Hi Forum Administrators,
Every time I log-in via Safari browser on my iPad, and click on the "User CP" link at the top of the page, I'm required to sign-in again. Why is that?
(I'm not sure if this is unique to my iPad (1st generation) or if this has been reported/sorted already).

Another thing, the "Unanswered Thread" button on the side-bar of the page is missing when logged in via Safari on iPad. Instead, I see "Facebook" & "Twitter" buttons at the same location. Is there a fix to get the "Unanswered Thread" button back on the side bar?

Warm regards,
Jewel

----------


## arlu1201

Have you clicked on the "Remember Me" button when you login to the forum?

Do you see the Unanswered threads button between the Whats new button and the facebook button on the sidebar?

----------


## jewelsharma

> Have you clicked on the "Remember Me" button when you login to the forum?



No.




> Do you see the Unanswered threads button between the Whats new button and the facebook button on the sidebar?



Didn't notice if it was there, but will re-check and confirm later today.

----------


## jewelsharma

Yes the "Unanswered Thread" button is there on the side bar between the "Facebook" & "What's new" buttons, just as you suggested. Unfortunately, when clicked, it signs me out & opens the "Advanced Search" page.

Are these known issues?

----------


## arlu1201

When you login to the forum for the day, ensure that you click on "Remember Me".

----------


## jewelsharma

> When you login to the forum for the day, ensure that you click on "Remember Me".

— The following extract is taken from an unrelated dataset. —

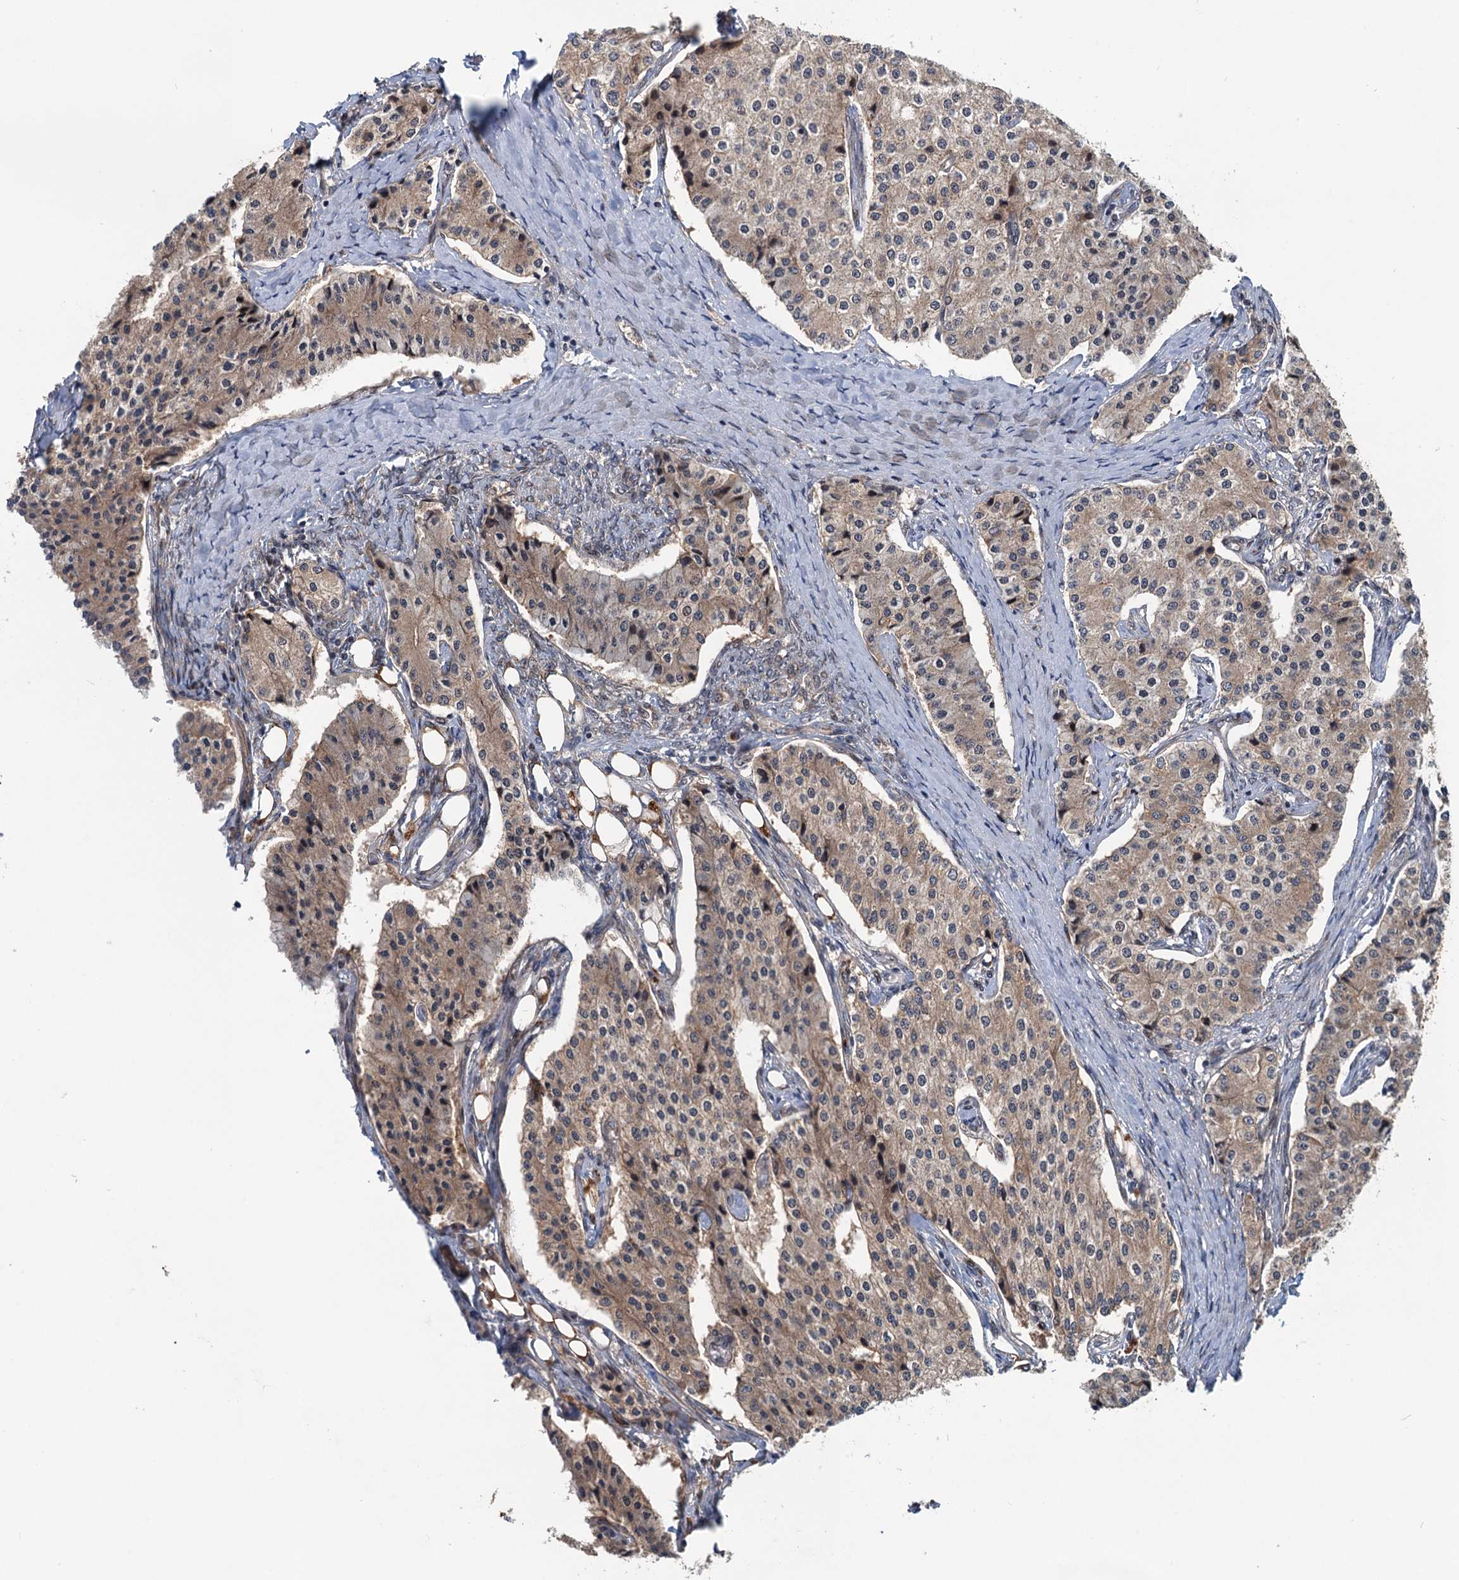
{"staining": {"intensity": "moderate", "quantity": ">75%", "location": "cytoplasmic/membranous"}, "tissue": "carcinoid", "cell_type": "Tumor cells", "image_type": "cancer", "snomed": [{"axis": "morphology", "description": "Carcinoid, malignant, NOS"}, {"axis": "topography", "description": "Colon"}], "caption": "Immunohistochemistry (IHC) image of neoplastic tissue: carcinoid (malignant) stained using immunohistochemistry (IHC) exhibits medium levels of moderate protein expression localized specifically in the cytoplasmic/membranous of tumor cells, appearing as a cytoplasmic/membranous brown color.", "gene": "DYNC2I2", "patient": {"sex": "female", "age": 52}}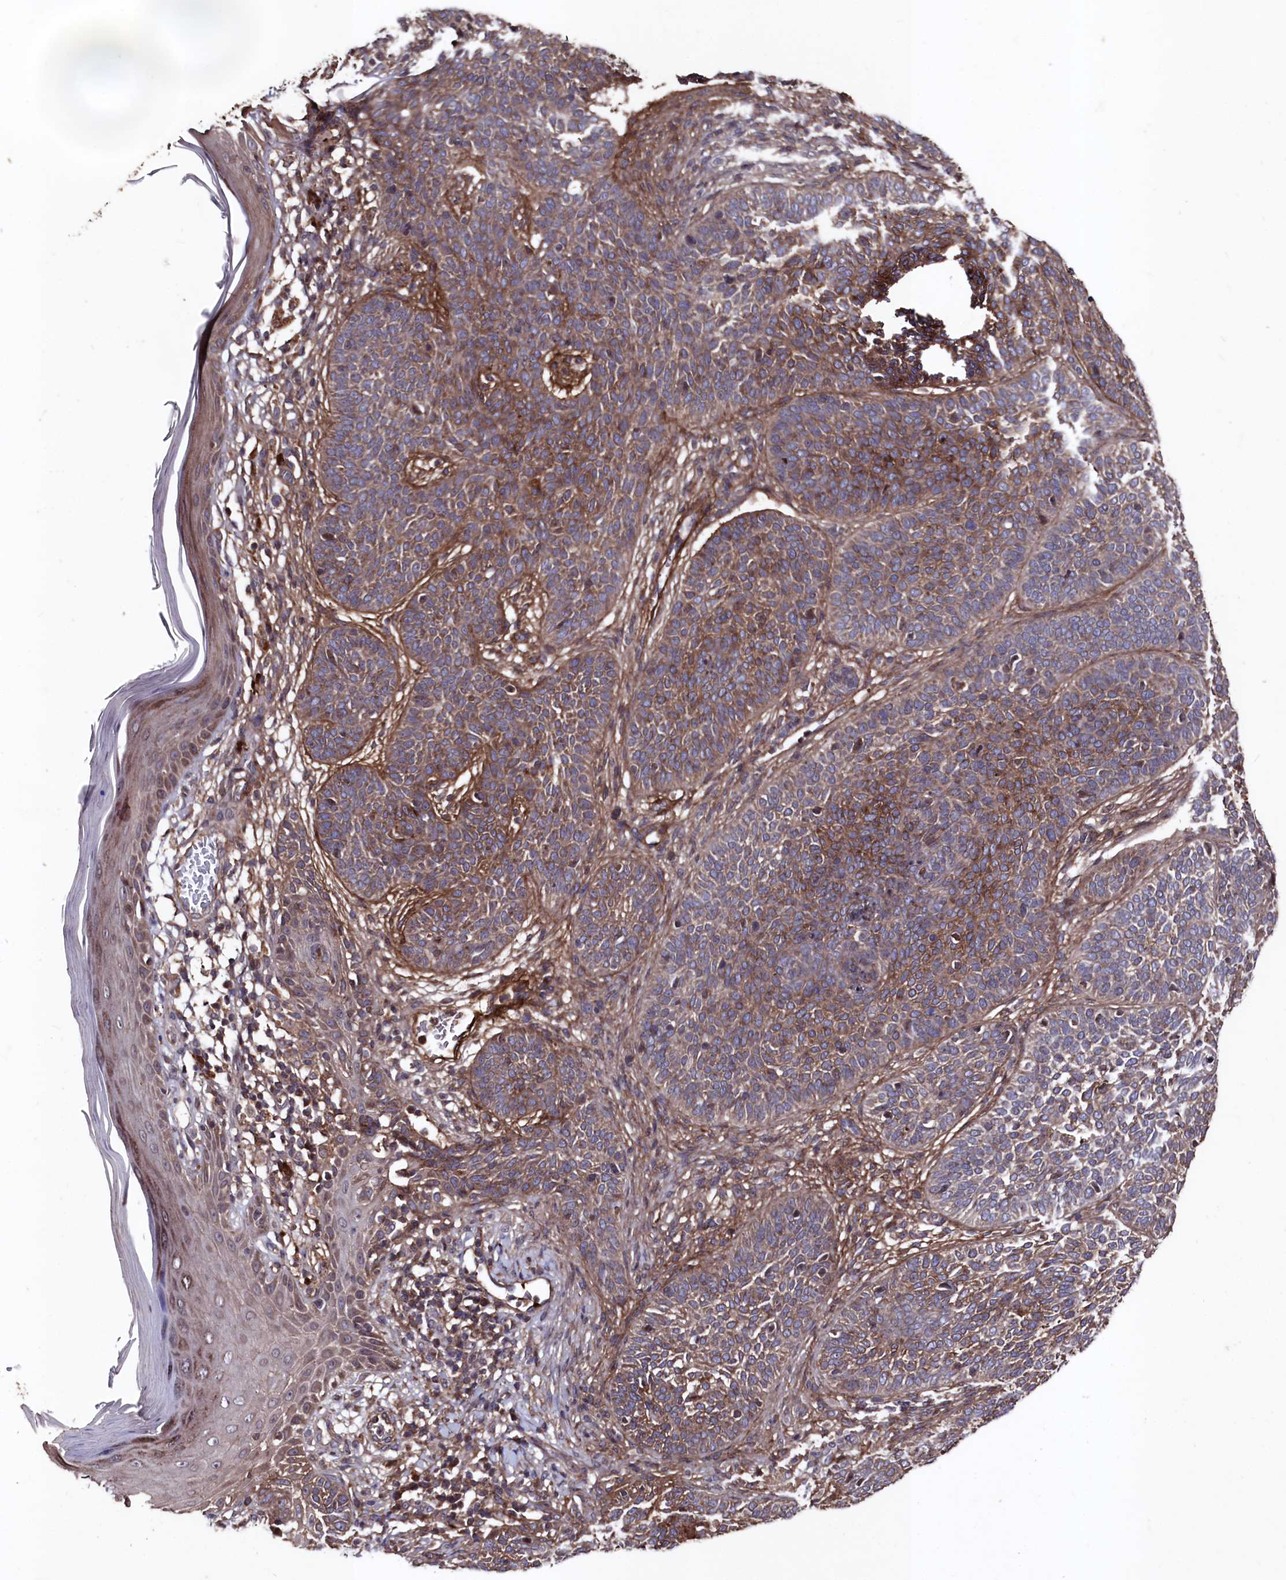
{"staining": {"intensity": "moderate", "quantity": ">75%", "location": "cytoplasmic/membranous"}, "tissue": "skin cancer", "cell_type": "Tumor cells", "image_type": "cancer", "snomed": [{"axis": "morphology", "description": "Basal cell carcinoma"}, {"axis": "topography", "description": "Skin"}], "caption": "The histopathology image demonstrates a brown stain indicating the presence of a protein in the cytoplasmic/membranous of tumor cells in skin cancer.", "gene": "MYO1H", "patient": {"sex": "male", "age": 85}}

Tried it, but it still logs me out everytime i click "User CP" at the top of the page, or "Unanswered Thread" button on the side bar.

----------


## arlu1201

Did you try clearing your cache?

----------


## jewelsharma

Yes, I tried after erasing all history/cookies/cache. Then logged in with "remember me" checked, still the same response. As soon as I click "User CP" or "Unanswered Threads" (button on the Side bar), I'm logged out. Has any other member observed/reported this behavior?

----------


## arlu1201

Which browser are you using?

----------


## jewelsharma

on the iPad, i use Safari.

----------


## arlu1201

Ok i will get this checked.

----------